#### EXERCISE GOAL
Print the listing below again, exactly. Skip the pictures.

RECORD EXCERPTS Start Marker

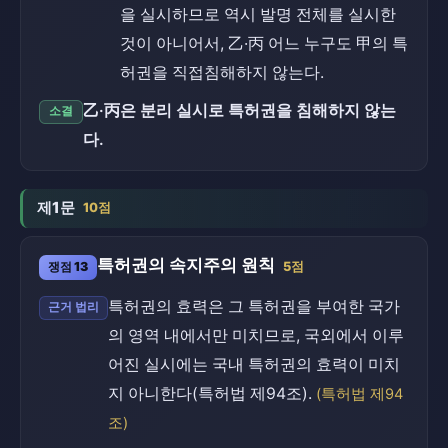
을 실시하므로 역시 발명 전체를 실시한
것이 아니어서, 乙·丙 어느 누구도 甲의 특
허권을 직접침해하지 않는다.
乙·丙은 분리 실시로 특허권을 침해하지 않는
소결
다.
제1문
10점
특허권의 속지주의 원칙
쟁점 13
5점
특허권의 효력은 그 특허권을 부여한 국가
근거 법리
의 영역 내에서만 미치므로, 국외에서 이루
어진 실시에는 국내 특허권의 효력이 미치
지 아니한다(특허법 제94조).
(특허법 제94
조)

RECORD EXCERPTS End Marker

#### FINISHED TASK
을 실시하므로 역시 발명 전체를 실시한
것이 아니어서, 乙·丙 어느 누구도 甲의 특
허권을 직접침해하지 않는다.
乙·丙은 분리 실시로 특허권을 침해하지 않는
소결
다.
제1문
10점
특허권의 속지주의 원칙
쟁점 13
5점
특허권의 효력은 그 특허권을 부여한 국가
근거 법리
의 영역 내에서만 미치므로, 국외에서 이루
어진 실시에는 국내 특허권의 효력이 미치
지 아니한다(특허법 제94조).
(특허법 제94
조)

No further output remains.